This blog assumes fundamental understanding of generative AI concepts, terms, and technology.
Over the past few months, generative AI has taken the technology world by storm. As per CB Insights, 2022 was a record year for investment in generative AI start-ups, with equity funding topping $2.6 billion across 110 deals. Whether it is content creation with Jasper.ai, image creation with Midjourney, or text processing with Azure OpenAI services, there is a generative AI foundation model to boost various aspects of your business.
How Data is Processed
Whether you decide to train your proprietary foundation model or fine tune and prompt tune an open source/commercial foundation model, or a domain specific foundation model as an ISV solution, it is critical that you take the necessary steps to mitigate potential data security and privacy risks.
Some of the commonly asked questions are:
- Can we provide sensitive information to Large Language Models (LLM) either through fine-tuning or prompt augmentation?
- Will LLMs reveal my information?
A common concern is that an LLM might ‘learn’ from your prompts and offer that information to others who query for related things or be used to further train the LLM. Or the data that you share via queries is stored online and may be hacked, leaked, or more likely, accidentally made publicly accessible.
It is critical that you take the necessary steps to mitigate potential data security and privacy risks.
Types of Data
Let us first delve into the types of data a generative AI service or application provider may process if you decide to fine tune and prompt tune an existing foundation model, using the example reference diagram below:
Checklist for Mitigating Risk with Generative AI
Now that you have a baseline understanding of how your data is processed, you need to review how your data is retained and what custom controls are available to you. Basically, you need to understand how your data sharing as part of fine-tuning or prompt augmentation is managed. To aid with this, here is the checklist of questions you need to ask the provider and ensure adherence to your corporate policies to mitigate your data security and privacy risks:
Does the provider support your ability to opt-in/opt out of including your data for training their model?
- Subject to your use case and for proprietary data, make sure you opt out or, at a minimum, that the training data provided by you is only used to fine-tune your model and not used by the provider to train or improve any of their models.
Can you delete your training and validation data and your fine-tuned models?
- Make sure you can.
Does the provider process the data [prompts, completions, and generated result] to train, retain or improve their models?

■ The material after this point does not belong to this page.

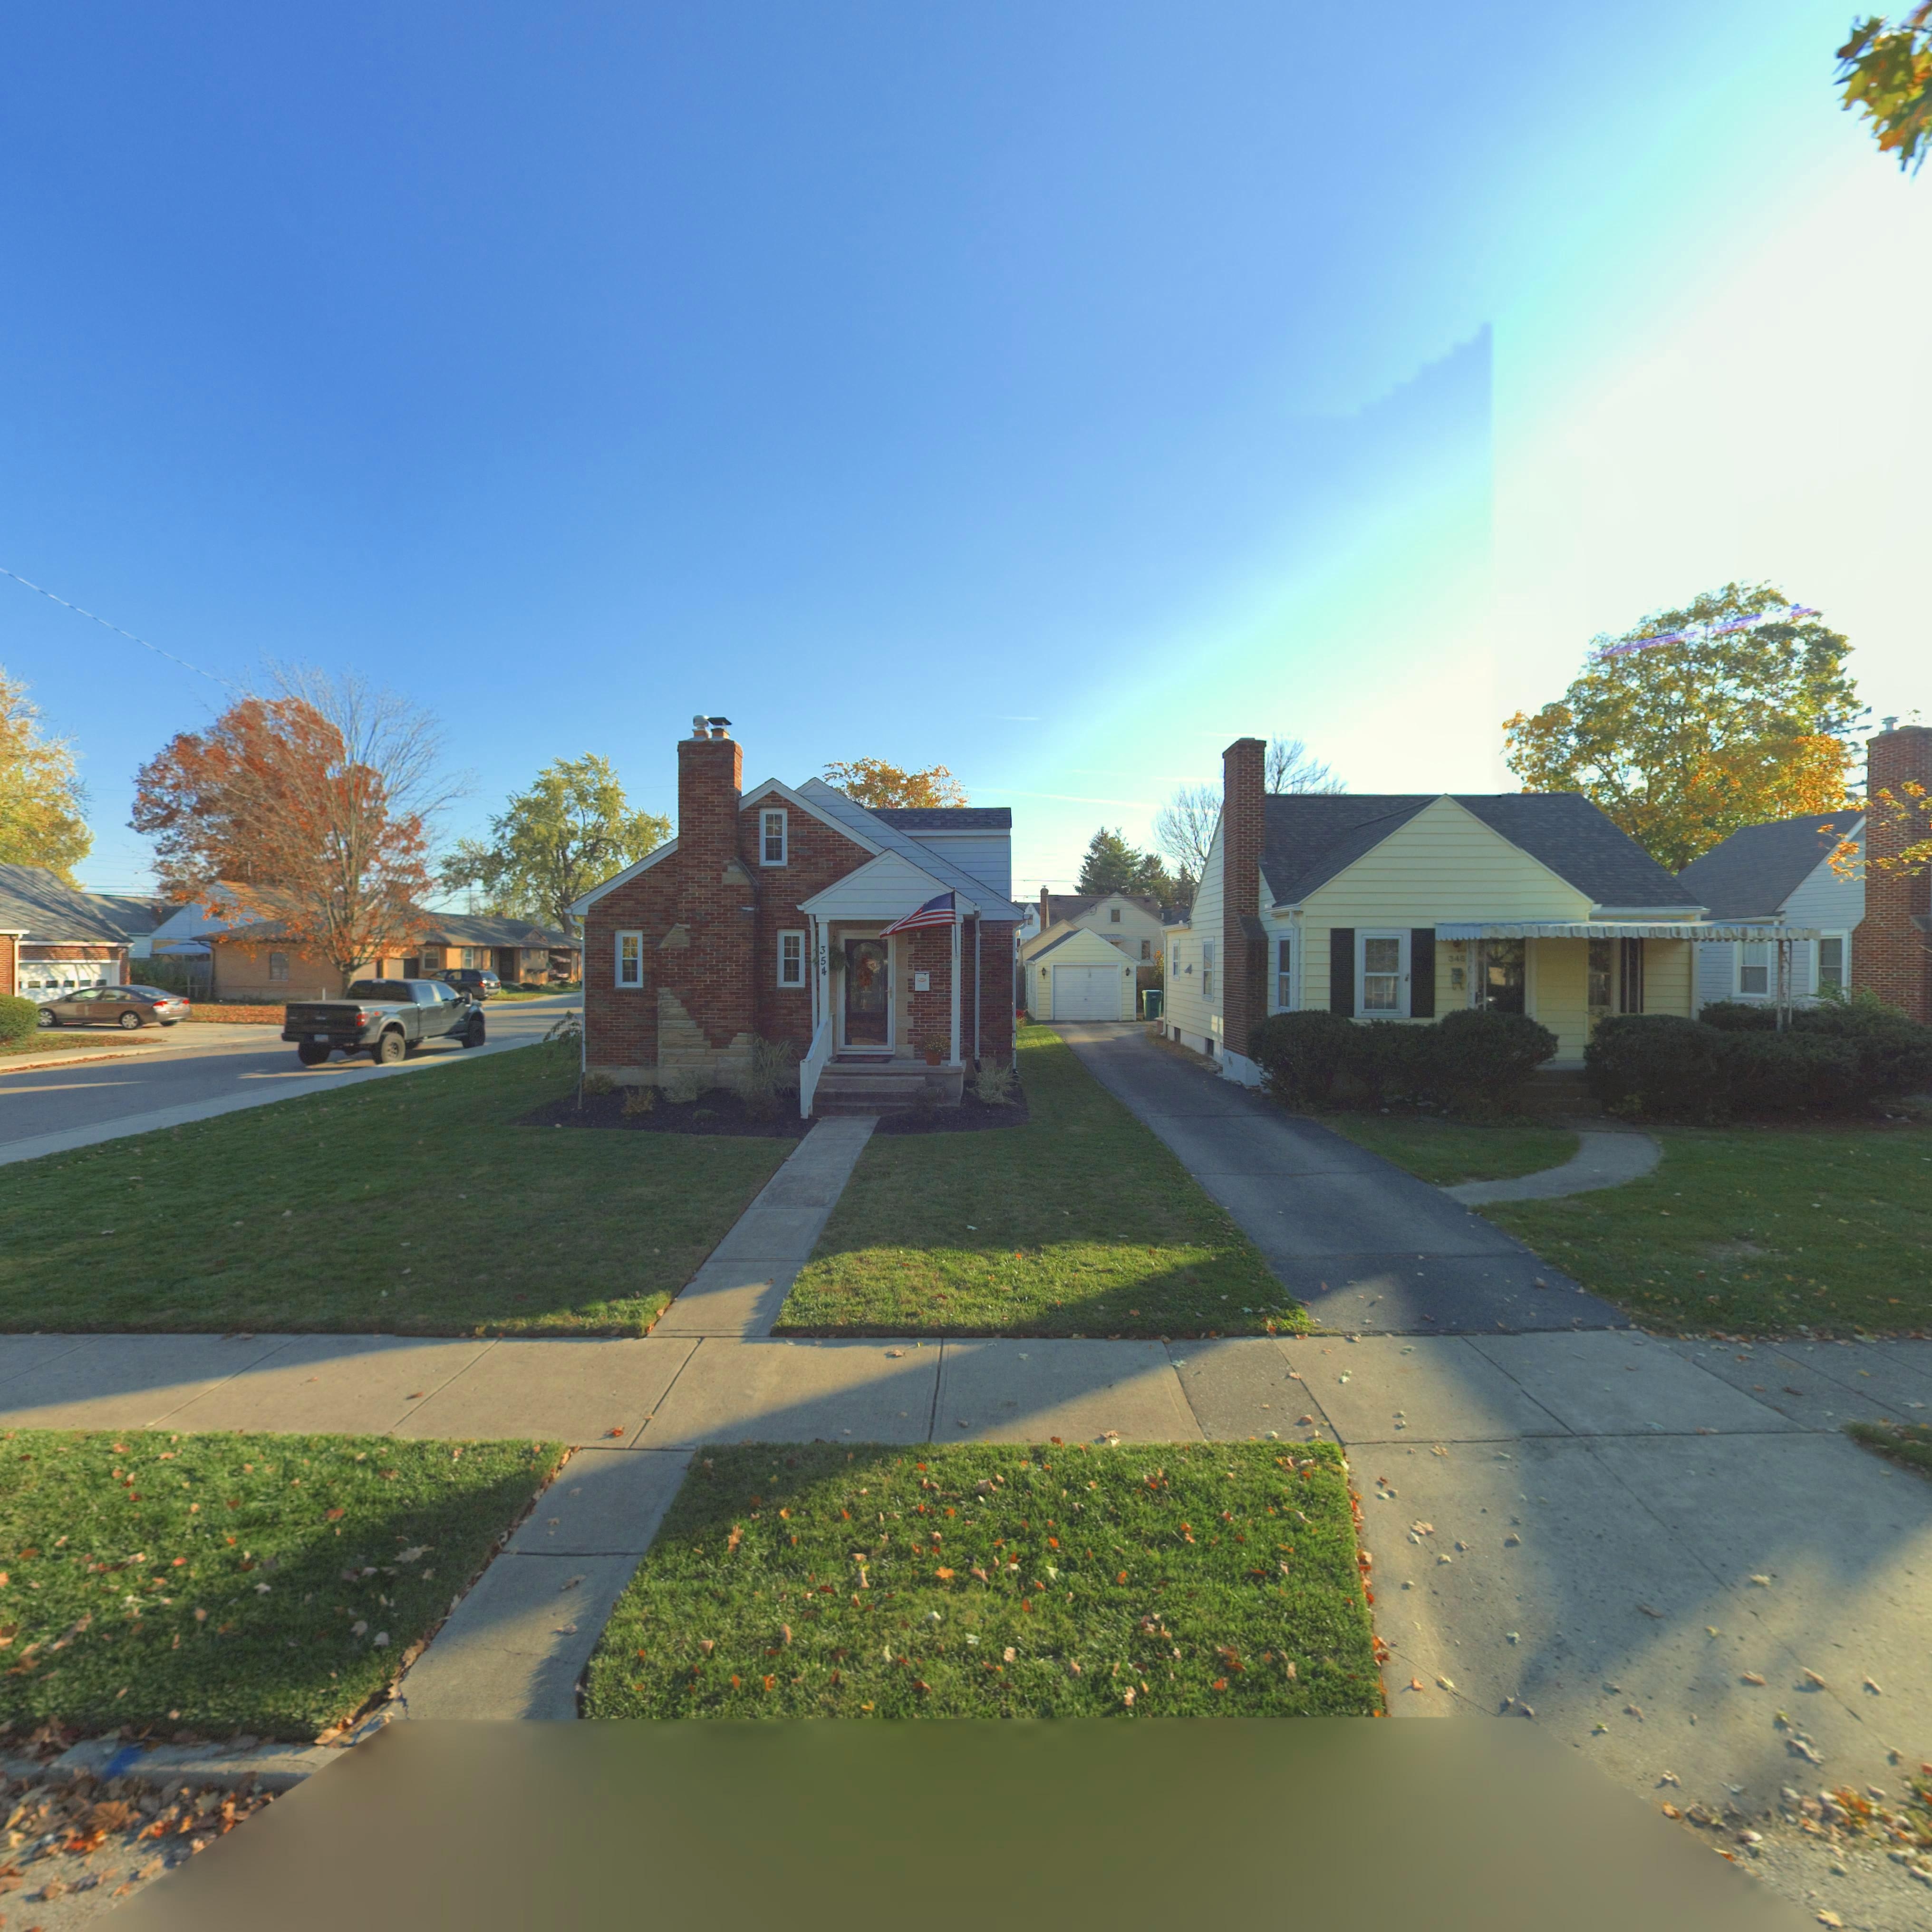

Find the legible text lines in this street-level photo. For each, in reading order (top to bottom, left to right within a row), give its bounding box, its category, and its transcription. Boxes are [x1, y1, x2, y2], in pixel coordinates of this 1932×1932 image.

[819, 945, 828, 976] StreetNumber: 354
[1448, 954, 1466, 962] StreetNumber: 348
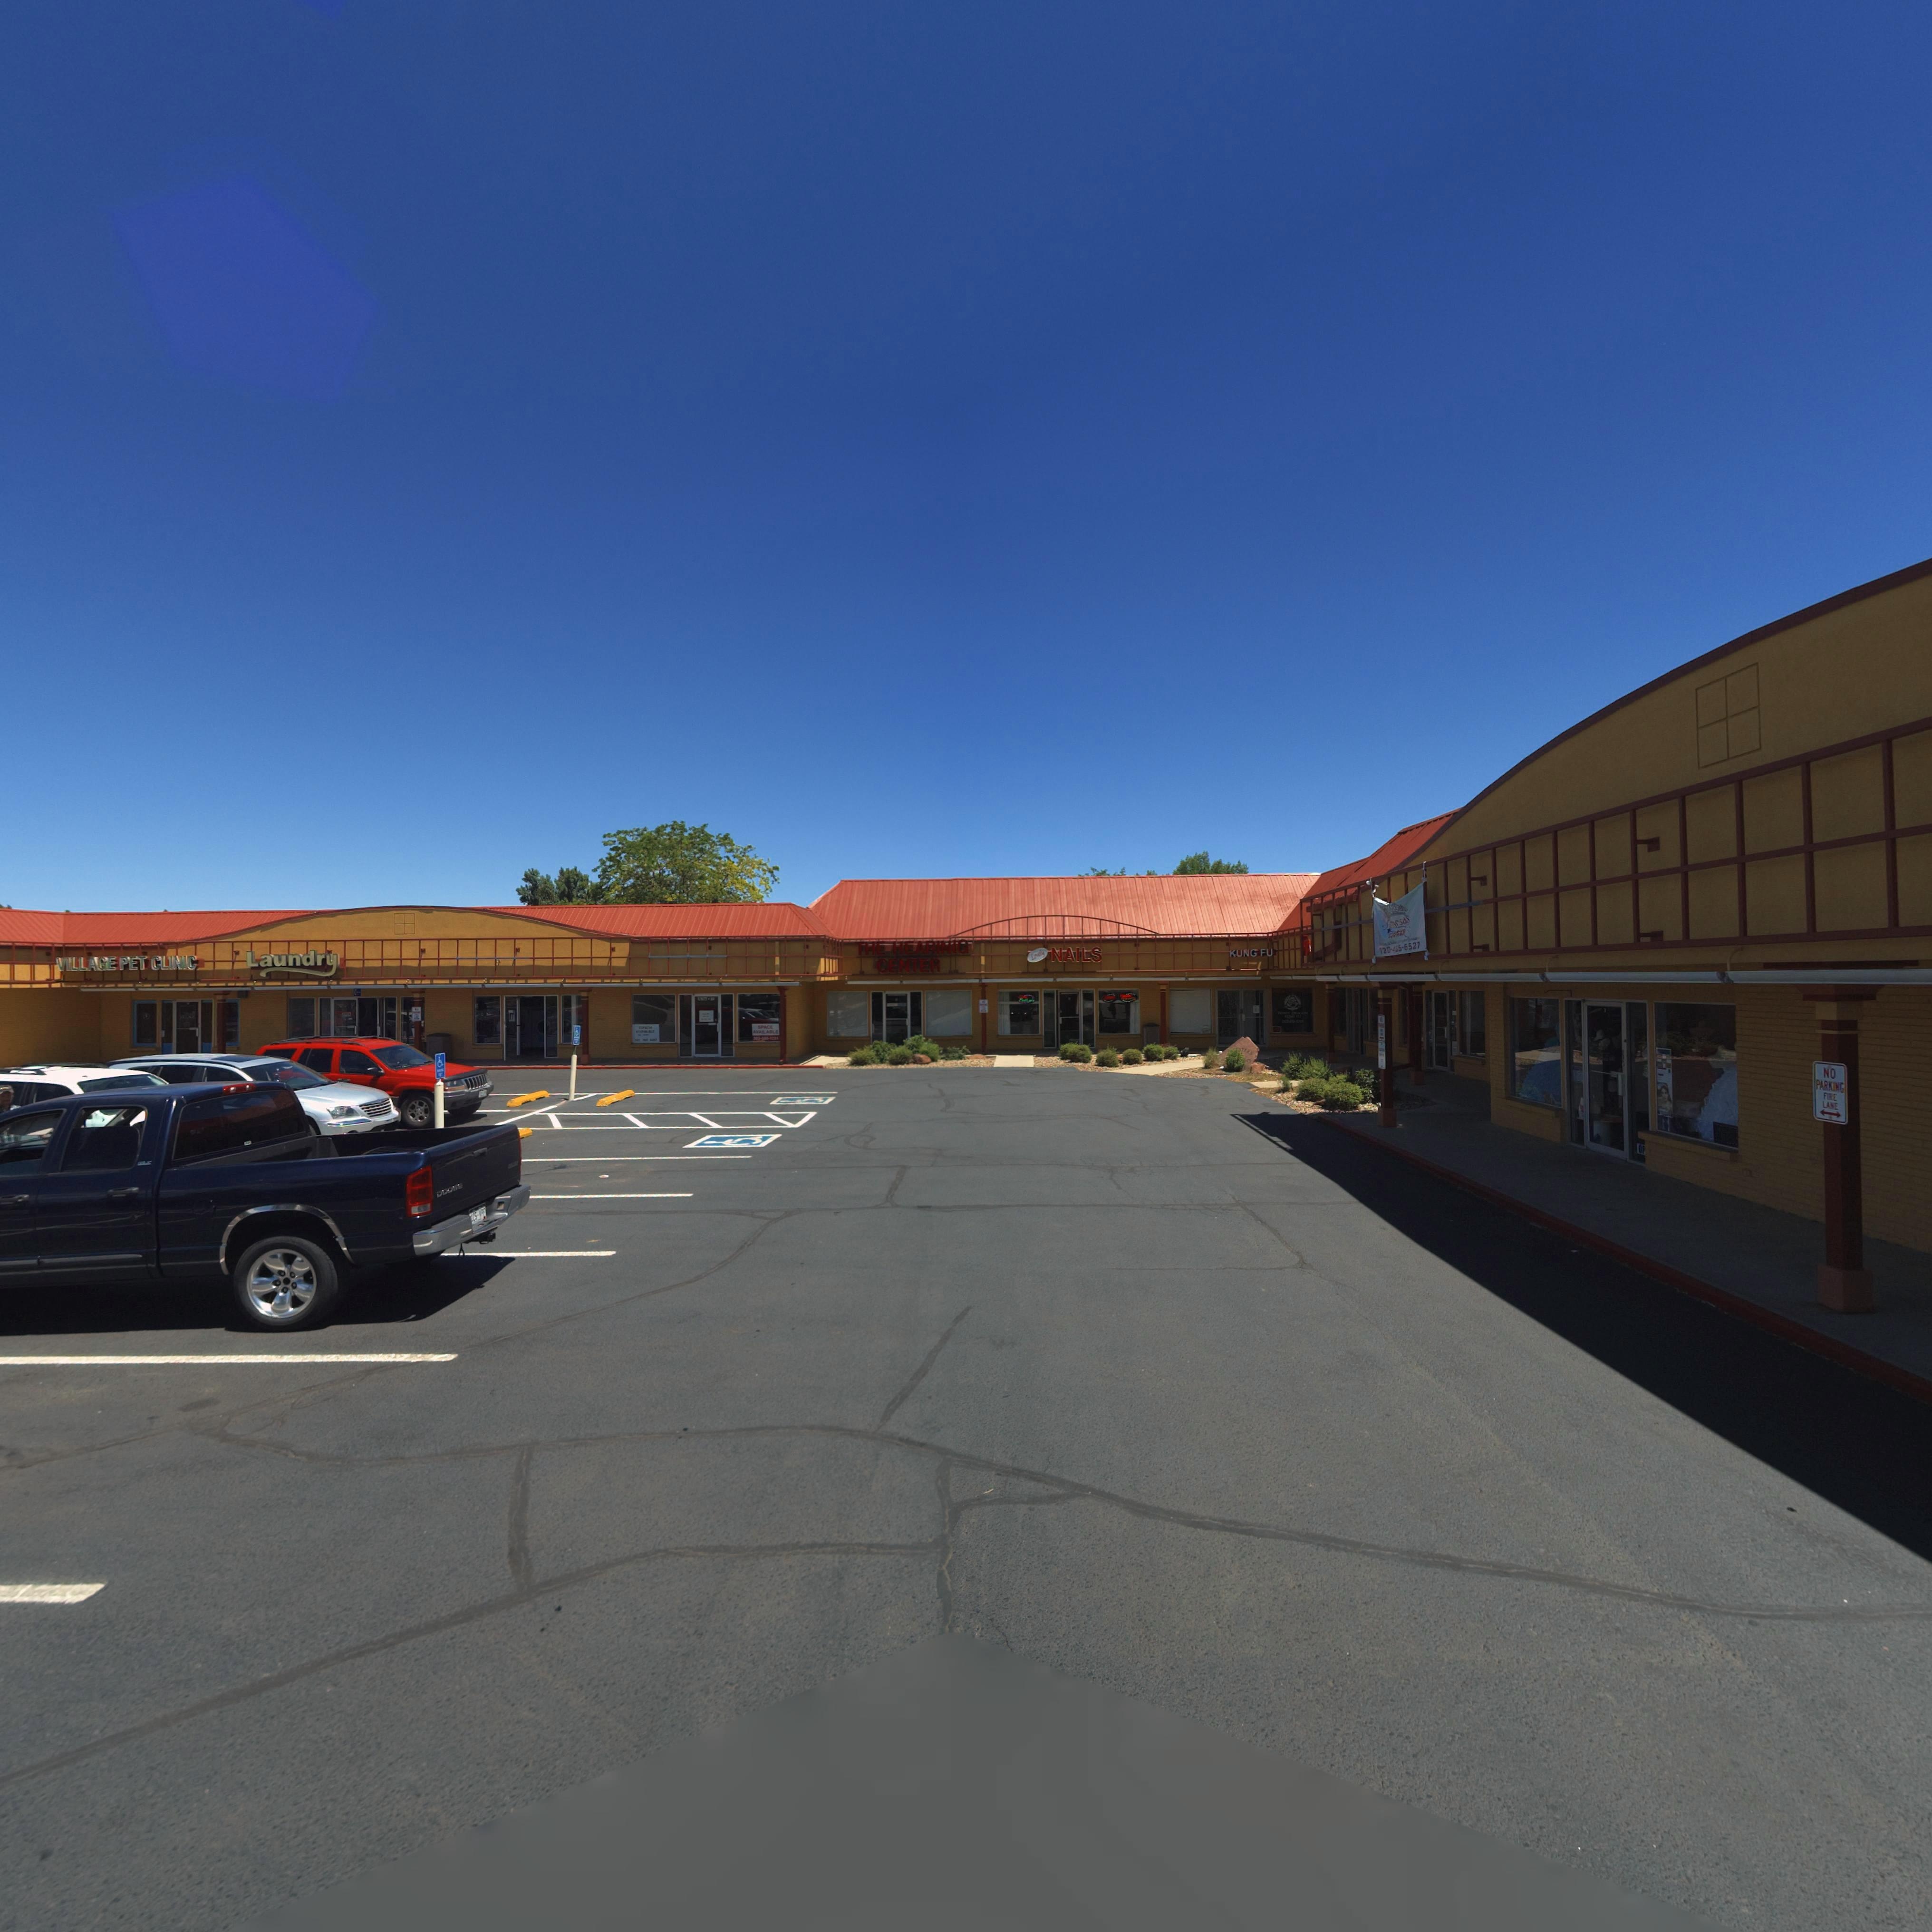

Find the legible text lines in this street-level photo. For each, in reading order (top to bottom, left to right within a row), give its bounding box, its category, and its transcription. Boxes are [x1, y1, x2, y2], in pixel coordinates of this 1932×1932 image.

- Subject to your use case and for proprietary data, make sure you opt out, or by default the output data is not used by the provider to train or improve any of their models.
- Do not submit any private and/or proprietary data to any public LLM as prompts.
Are the prompts and completions data stored temporarily? If “yes”, how long is the data stored for?
- Make sure it is stored securely in the same region you operate from and is logically isolated with your subscription and API credentials.
- Make sure it is no longer than “N” number of days that is aligned with your corporate policies.
- Make sure it is encrypted, at best, by providers’ managed keys.
Is the data shared with partners?
- Many providers anonymize the data while sharing it with partners. Make sure you are fine with this specific to your use case, this may not be enough for your corporation.
Who has access to it from the provider?
- Make sure only the authorized employees have access to it.
How is the data used by the provider?
- It may be used for debugging purposes in the event of a failure and/or investigating patterns of abuse or misuse.
- The content filtering models are run on both the prompt inputs as well as the generated completions.
Can you opt out of content filtering and logging?
- If your use case involves the processing of sensitive, highly confidential, or legally regulated input data but the likelihood of harmful outputs and/or misuse is low, check with your provider if you can opt out of content filtering and logging.
- Once the provider approves the opt out, make sure they do not store any prompts and completions associated with the approved subscription for which abuse monitoring is configured off. In this case, because no prompts and completions are stored at rest, no provider employees have access to your data, even for limited time.
Does the provider log model usage and support traceability for your compliance needs?
- Make sure they do.
If your use case necessitates the creation of a proprietary model, which means you train your own model, you could either train the model in-house or partner with the model provider that supports training a new proprietary model. If partnering with the model provider, in addition to opting for VPC for training and hosting the model, make sure you follow the above noted checklist where relevant and ensure adherence to your corporate policies to mitigate your data privacy and security risks.